-- PASSAGE TO READ --
Tag Archives: Comet

July 12th 1975

“Started at Dixons. Only sold a pair of headphones all day”

Dixons’ Southampton store was located at the (relatively) unfashionable end of the town’s High Street. But, despite being in competition with the likes of Comet or Rumbelows (not to mention the plethora of independent electronics retailers), it handled a lot of foot traffic and was very busy indeed.

The hi-fi department was at the rear of the store on a raised platform. I was put under the training and supervision of Dave H., an experienced Dixons’ employee and somewhat archetypal old school salesman who ‘hustled’ customers wherever he could.

I think that’s probably why I only sold a pair of headphones all day. Dave would either beat me to any customer who expressed even the vaguest interest in things or would happily steer my customers in his own direction whenever I didn’t have a clue (which was often) and had to ask him a question.

-- JOB 1 --
List every electronics retailer named in the diary post about starting work at Dixons.
-- JOB 2 --
Write the next part of the diary post about the first day at Dixons, beginning after its final sentence.

-- PROVIDED RECORDS --

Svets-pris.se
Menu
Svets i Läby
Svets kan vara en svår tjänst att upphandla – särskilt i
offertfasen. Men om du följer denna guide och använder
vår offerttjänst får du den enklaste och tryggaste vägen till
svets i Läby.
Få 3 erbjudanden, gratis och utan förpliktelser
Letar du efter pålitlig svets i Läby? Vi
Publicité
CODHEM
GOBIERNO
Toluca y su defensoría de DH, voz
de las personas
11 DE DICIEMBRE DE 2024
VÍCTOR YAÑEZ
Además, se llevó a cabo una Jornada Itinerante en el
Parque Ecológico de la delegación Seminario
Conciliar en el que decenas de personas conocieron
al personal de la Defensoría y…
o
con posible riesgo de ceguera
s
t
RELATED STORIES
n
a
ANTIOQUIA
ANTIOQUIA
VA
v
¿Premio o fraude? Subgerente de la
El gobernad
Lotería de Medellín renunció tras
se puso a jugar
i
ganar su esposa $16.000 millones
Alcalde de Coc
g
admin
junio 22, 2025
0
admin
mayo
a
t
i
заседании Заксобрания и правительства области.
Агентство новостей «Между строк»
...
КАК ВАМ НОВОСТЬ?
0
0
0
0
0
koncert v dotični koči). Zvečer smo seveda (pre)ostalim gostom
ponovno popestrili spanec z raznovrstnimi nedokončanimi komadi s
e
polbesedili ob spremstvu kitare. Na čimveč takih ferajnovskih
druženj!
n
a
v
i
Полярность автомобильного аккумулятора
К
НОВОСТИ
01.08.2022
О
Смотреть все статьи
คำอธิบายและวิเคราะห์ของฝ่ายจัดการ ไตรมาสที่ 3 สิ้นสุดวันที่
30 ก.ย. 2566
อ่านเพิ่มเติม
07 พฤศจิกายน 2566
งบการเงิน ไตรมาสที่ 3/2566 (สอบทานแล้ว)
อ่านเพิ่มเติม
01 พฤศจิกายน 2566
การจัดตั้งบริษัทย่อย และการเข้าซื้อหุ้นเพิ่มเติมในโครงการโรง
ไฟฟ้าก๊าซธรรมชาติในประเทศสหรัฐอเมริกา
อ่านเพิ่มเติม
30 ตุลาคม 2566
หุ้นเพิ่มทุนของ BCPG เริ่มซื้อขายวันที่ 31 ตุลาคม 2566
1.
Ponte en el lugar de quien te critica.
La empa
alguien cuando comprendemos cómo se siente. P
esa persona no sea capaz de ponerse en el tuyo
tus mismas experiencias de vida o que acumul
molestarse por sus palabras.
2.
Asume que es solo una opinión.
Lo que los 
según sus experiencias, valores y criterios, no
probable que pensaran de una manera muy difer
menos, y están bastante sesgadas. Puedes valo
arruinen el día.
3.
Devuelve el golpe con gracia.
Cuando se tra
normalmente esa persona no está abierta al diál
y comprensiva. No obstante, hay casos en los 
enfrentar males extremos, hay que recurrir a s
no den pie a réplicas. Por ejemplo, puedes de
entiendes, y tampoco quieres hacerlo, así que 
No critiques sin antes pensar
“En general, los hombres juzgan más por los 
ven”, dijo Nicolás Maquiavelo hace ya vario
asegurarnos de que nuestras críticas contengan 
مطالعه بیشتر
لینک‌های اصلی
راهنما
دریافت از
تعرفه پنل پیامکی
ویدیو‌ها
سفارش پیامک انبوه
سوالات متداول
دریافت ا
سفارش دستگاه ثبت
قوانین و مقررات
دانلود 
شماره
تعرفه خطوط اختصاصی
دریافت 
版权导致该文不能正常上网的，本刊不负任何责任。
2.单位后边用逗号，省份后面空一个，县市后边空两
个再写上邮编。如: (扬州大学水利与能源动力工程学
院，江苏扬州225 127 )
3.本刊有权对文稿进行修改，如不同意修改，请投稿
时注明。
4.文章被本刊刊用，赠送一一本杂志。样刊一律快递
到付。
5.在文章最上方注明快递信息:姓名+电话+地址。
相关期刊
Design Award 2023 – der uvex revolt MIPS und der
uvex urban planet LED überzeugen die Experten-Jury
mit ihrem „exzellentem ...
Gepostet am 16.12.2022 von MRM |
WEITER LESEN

-- ANSWER SECTION 1 --
Dixons, Comet, Rumbelows

-- ANSWER SECTION 2 --
Also, unlike him, I was perhaps a little to ‘honest’ with my answers to customer enquiries. If they asked me if a particular amplifier or tuner was any good I would refer to my memory bank of ‘magazine reviews’ and tell them what I had read. Not always with a positive spin. That would often send potential buyers away to think again.

For all his public persona, Dave was actually an OK guy. Very friendly and very approachable when he was off the shop floor. We shared lots of long chats about the hi-fi industry whilst we had our tea breaks or lunches together, and he confided in me that he was hoping to get out of Dixons “very soon”.

He and a pal of his had started up a loudspeaker company and they had just started manufacturing top quality speakers which they planned to sell via ads in the specialist hi-fi magazines. I showed immediate interest in his plans and he promised that he would loan me a pair of the bookshelf models they built for my appraisal, a promise he kept just a week or so later.

So, anyway, my ‘career’ in the hi-fi industry had commenced. I’ll be honest and say whilst Dave was a decent enough supervisor and the pay was OK, the job was horrible. Apart from the short breaks I was on my feet all day long, and I felt very out of my depth in dealing ‘cold’ with customers and trying to talk knowledgeably about things I (admit I) had scant knowledge about. Plus I was forced (rather than out of personal choice) to wear a ‘shirt & tie’ outfit which made me feel uncomfortable, not least because the heat in that low-ceiled claustrophobic hi-fi department was often unbearable.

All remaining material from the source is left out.